Segment Start: Information supplied

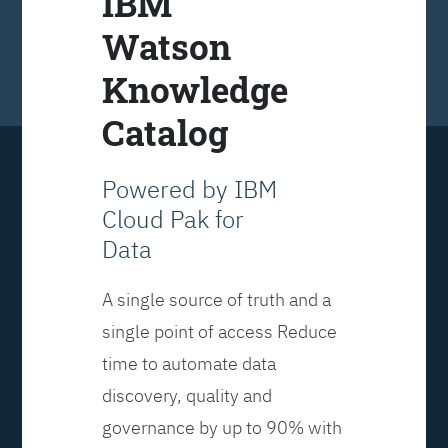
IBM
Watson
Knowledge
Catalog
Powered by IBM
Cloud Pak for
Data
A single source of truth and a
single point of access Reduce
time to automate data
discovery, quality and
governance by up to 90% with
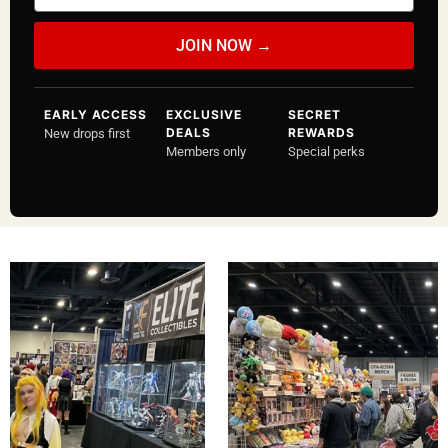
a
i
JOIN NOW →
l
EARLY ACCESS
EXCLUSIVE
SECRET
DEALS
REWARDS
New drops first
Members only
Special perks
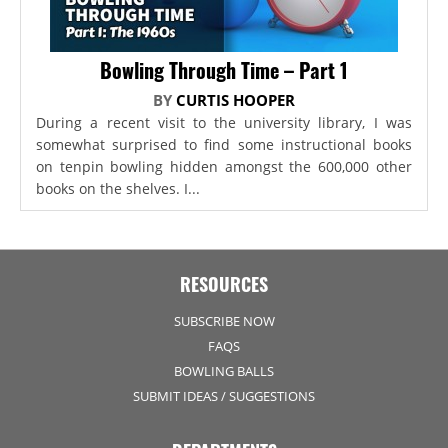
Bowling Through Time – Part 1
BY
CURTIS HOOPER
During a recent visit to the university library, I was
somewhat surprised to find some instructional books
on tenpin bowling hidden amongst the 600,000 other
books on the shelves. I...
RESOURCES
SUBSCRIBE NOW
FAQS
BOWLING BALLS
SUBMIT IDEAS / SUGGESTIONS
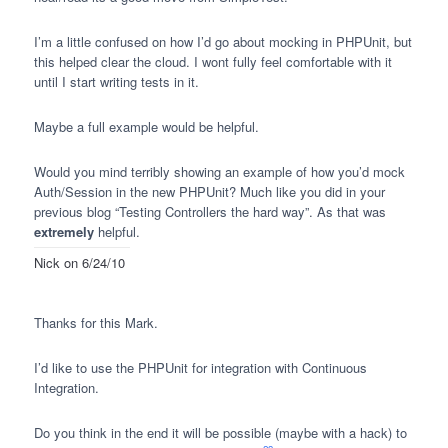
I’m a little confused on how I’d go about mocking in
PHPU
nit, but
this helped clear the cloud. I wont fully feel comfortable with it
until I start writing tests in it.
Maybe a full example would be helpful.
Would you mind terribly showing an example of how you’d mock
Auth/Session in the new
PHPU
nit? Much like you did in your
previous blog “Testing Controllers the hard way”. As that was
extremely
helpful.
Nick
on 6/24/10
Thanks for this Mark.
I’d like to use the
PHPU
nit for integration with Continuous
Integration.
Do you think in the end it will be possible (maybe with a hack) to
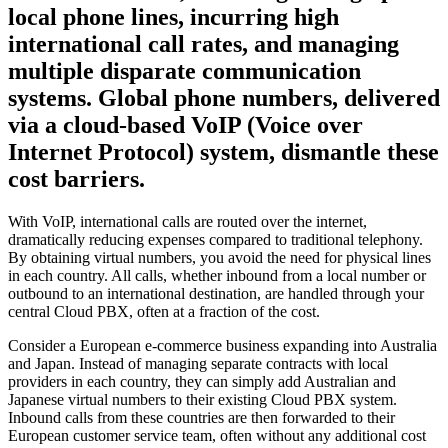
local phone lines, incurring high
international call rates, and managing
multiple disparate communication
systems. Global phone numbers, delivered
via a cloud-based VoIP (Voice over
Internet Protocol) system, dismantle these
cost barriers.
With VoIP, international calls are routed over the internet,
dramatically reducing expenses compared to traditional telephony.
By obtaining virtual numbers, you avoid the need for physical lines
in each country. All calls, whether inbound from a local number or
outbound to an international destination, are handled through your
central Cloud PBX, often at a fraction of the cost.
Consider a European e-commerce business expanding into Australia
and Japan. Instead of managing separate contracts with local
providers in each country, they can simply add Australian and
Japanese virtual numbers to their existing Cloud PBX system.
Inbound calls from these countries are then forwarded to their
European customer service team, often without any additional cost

Segment End: Information supplied
Segment Start: Information supplied

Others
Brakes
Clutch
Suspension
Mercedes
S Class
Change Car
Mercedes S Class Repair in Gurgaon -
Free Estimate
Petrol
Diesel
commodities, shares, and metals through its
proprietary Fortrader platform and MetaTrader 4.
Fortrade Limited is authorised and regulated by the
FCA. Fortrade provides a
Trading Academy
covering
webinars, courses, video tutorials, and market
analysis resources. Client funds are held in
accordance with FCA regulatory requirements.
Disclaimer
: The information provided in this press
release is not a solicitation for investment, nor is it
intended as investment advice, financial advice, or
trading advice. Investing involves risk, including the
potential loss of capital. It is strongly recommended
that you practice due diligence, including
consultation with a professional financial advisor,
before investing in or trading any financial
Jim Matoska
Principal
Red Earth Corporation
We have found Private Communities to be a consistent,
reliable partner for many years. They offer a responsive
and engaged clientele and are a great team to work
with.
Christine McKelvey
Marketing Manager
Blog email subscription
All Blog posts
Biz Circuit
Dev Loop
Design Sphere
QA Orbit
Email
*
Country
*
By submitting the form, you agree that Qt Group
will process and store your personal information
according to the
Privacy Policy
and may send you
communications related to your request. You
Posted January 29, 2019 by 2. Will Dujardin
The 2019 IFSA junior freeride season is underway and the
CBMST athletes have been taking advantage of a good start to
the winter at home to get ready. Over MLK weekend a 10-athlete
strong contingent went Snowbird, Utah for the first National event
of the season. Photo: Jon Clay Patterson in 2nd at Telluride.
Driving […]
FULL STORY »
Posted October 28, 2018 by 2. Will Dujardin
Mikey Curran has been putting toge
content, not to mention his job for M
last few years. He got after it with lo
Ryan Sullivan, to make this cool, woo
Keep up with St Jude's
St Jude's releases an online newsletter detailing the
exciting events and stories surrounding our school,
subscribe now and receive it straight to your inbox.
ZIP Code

Segment End: Information supplied

** Work instructions **
A single figure, please: the number of lines in the data that hold the string "years".

** Result **
2